Cosa fácil : Paco Ignacio Taibo II [Hector Belascoarán Shayne 1]

Titre : Cosa fácil – Hector Belascoarán Shayne 1

Auteur : Paco Ignacio Taibo II
Édition : Payot et Rivages (01/01/1994)
Édition Originale : Cosa fácil (1977)
Traducteurs : René Solis & Mara Hernández

Résumé :
Certains disent qu’Emiliano Zapata n’est pas mort et que c’est son double qui a été assassiné. D’autres sont ingénieurs dans une usine au bord de la grève et se font tuer.

D’autres encore persécutent une adolescente, fille d’une actrice de films pornographiques.

Hector Belascoaran Shayne, détective privé, va essayer de retrouver Zapata, découvrir les assassins d’ingénieurs, venir au secours de la jeune fille.

Comme si une seule de ces histoires n’était pas suffisante, il s’attelle aux trois en même temps! Totalement irrationnel.

Mais être un privé à Mexico ne relève-t-il pas de la folie ?

Critique :
Viva Zapata ! Problema : Zapata está muerto… Muerto de chez muerto, même.

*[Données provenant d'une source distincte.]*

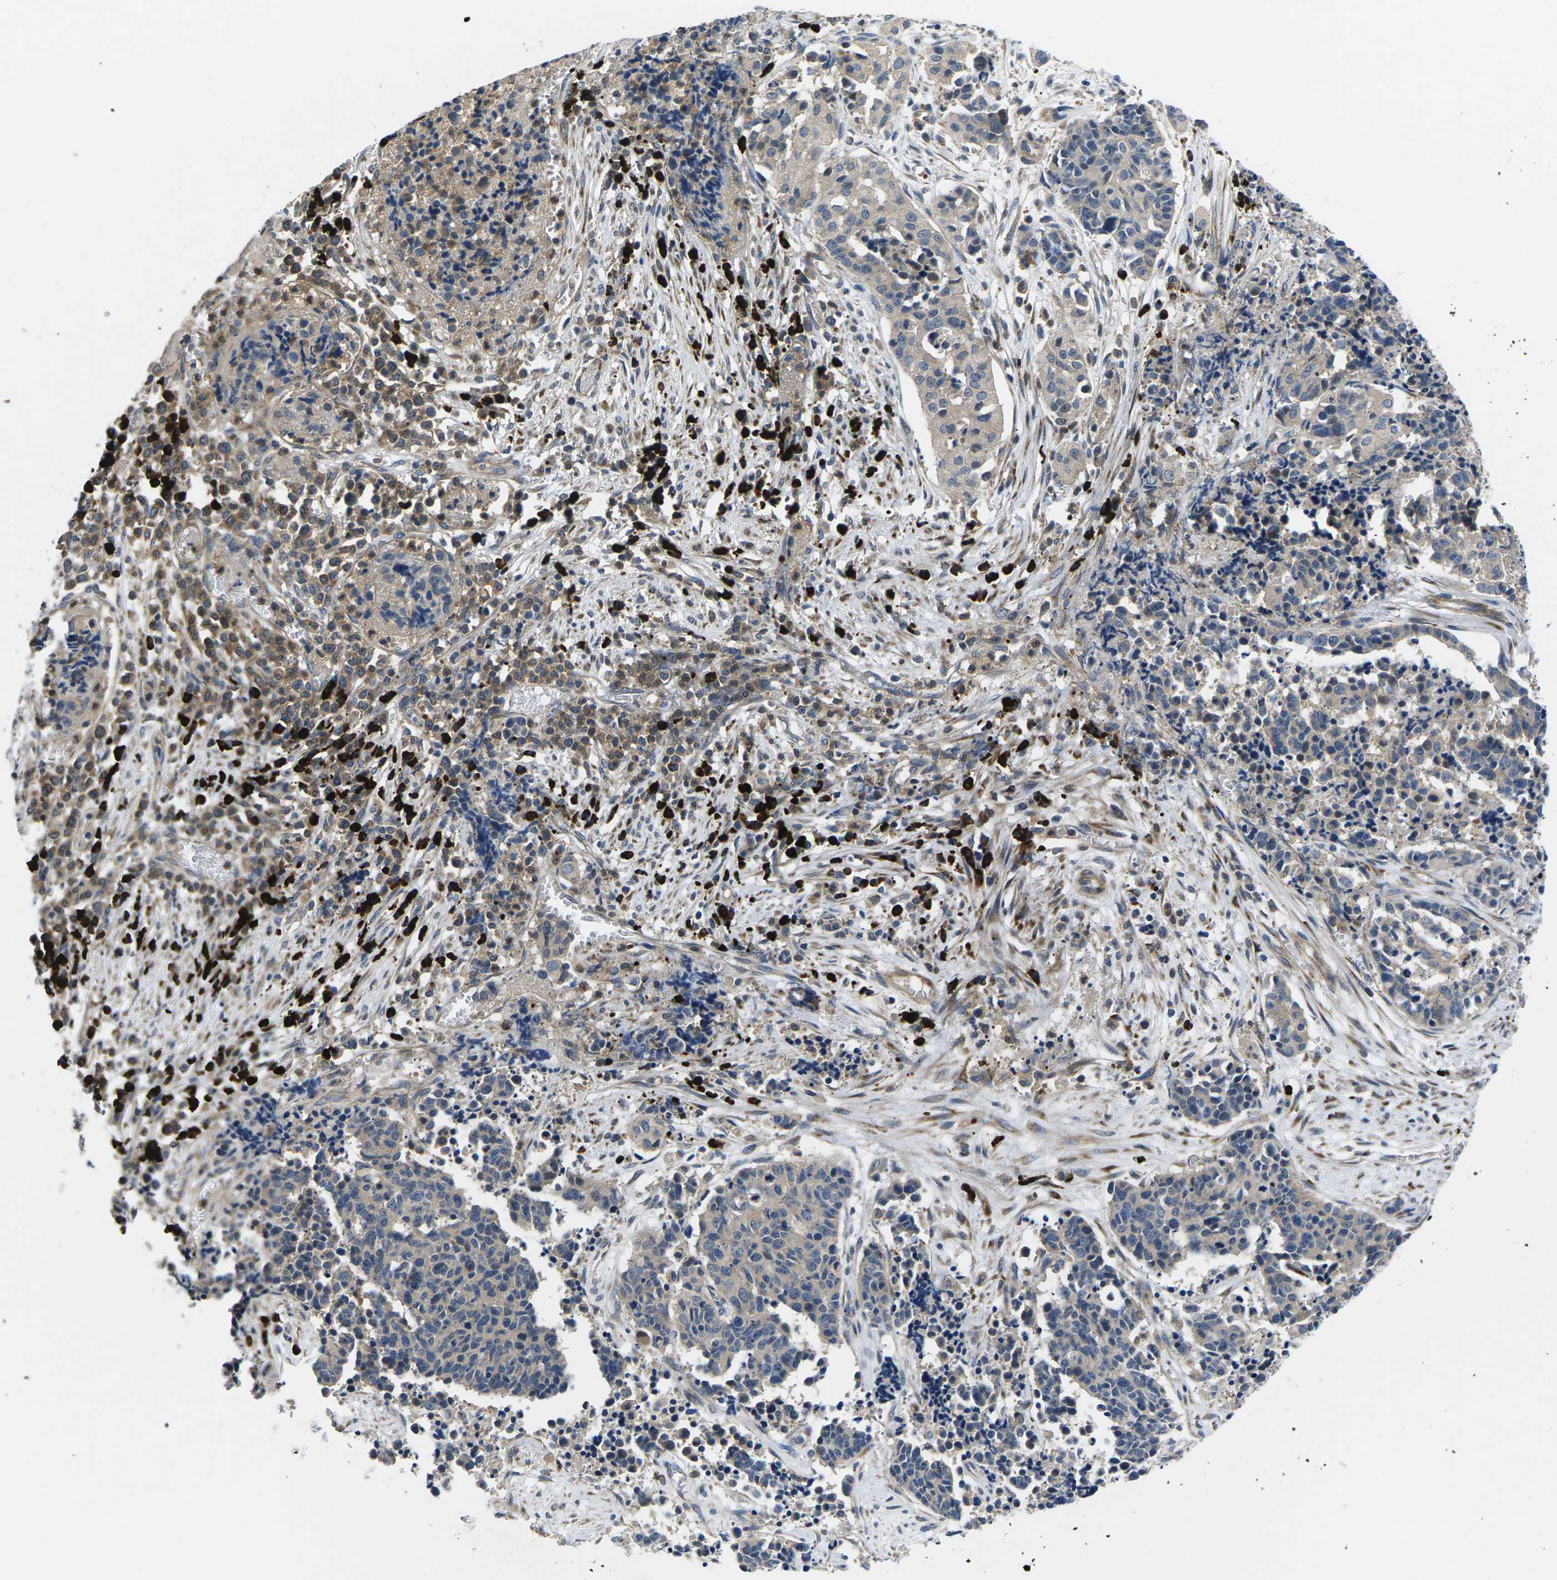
{"staining": {"intensity": "weak", "quantity": "<25%", "location": "cytoplasmic/membranous"}, "tissue": "cervical cancer", "cell_type": "Tumor cells", "image_type": "cancer", "snomed": [{"axis": "morphology", "description": "Squamous cell carcinoma, NOS"}, {"axis": "topography", "description": "Cervix"}], "caption": "Immunohistochemical staining of human squamous cell carcinoma (cervical) demonstrates no significant positivity in tumor cells. (DAB immunohistochemistry (IHC), high magnification).", "gene": "PLCE1", "patient": {"sex": "female", "age": 35}}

Plus muerto que lui, tu meurs.

Votre mission, monsieur le détective indépendant Hector Belascoaran Shayne – si vous l’acceptez – sera de prouver qu’Emiliano Zapata está vivo (♫ Vivo per lei anch’io lo sai ♪).

Et comme une affaire n’arrive jamais seule, vous en profiterez aussi pour élucider le meurtre d’un ingénieur dans une usine au bord de la grève et, tant qu’a faire, vous tâcherez de savoir pourquoi ces petits voyous en ont après la belle Elena.

Hector Belascoarán Shayne est un drôle d’oiseau. Basque par son père, irlandais par sa mère, il vit au Mexique et, durant sa triple enquête, il va en profiter pour nous parler un peu de son pays et de ses problèmes (au pays, pas à Hector, bien que ce dernier ait un passé qui sera éclairé dans les prochains tomes).

Avec du cynisme et de l’ironie mordante, notre détective va mettre le doigt sur les multiples dysfonctionnements du Mexique des années 70, sur les magouilles en tout genre, qu’elles soient politiques, sociales ou autres.

Ses trois colocataires du bureau qu’il loue sont soit à la recherche de travail, ou tout simplement désabusé, cynique, aussi, et le tout donne des personnages haut en couleurs du genre qu’on a pas l’habitude de croiser dans des polars noirs européens.

— Alors, beaucoup de travail ? demanda son voisin de bureau aux heures de nuit, le célèbre ingénieur « Gallo », diplômé ou peut-être en fin d’études, spécialiste du réseau d’égouts de la ville de Mexico. Il sous-louait à Gilberto, le plombier, un morceau du local pour la nuit.

Sans avoir un rythme trépidant à la 24h chrono, le roman se lit d’une traite car les trois affaires vont occuper notre Hector durant le jour et une partie de ses nuits, sans compter qu’il a un héritage maternel à régler avec son frère et sa sœur sans parler des événements qui arrivent de tous les côtés, vu qu’il a du pain sur la planche.

Lire un roman de Paco Ignacio Taibo II faisait partie de mon petit challenge personnel, je viens de le découvrir et le courant est bien passé entre nous, ce qui me fait dire que je compte bien encore m’accouder au bar en sa compagnie et boire des faux Cuba Libre tout en devisant du Mexique qui, ma bonne dame, n’est plus ce qu’il était.

C’était sa manière à lui de rester mexicain. Un Mexicain au quotidien, solidaire des récriminations, protestant contre la hausse du prix des tortillas, furieux contre l’augmentation du ticket de bus, écœuré par l’infamie des journaux télévisés, se plaignant du niveau de corruption des flics et des ministres, pestant à cause de la situation du pays, comparant son état déplorable à un dépôt d’ordures, maudissant le grand stade aztèque qu’il était devenu.

Une belle découverte, un détective hors-norme, des acolytes peu habituels, une description acéré Mexique et de sa classe dirigeante, le tout en résolvant trois affaires totalement différente, le tout sans prendre de repos, en dormant juste quelques heures dans un vieux fauteuil.

Challenge Thrillers et Polars de Sharon (2017-2018) et le Mois du polar (Février 2018) chez Sharon.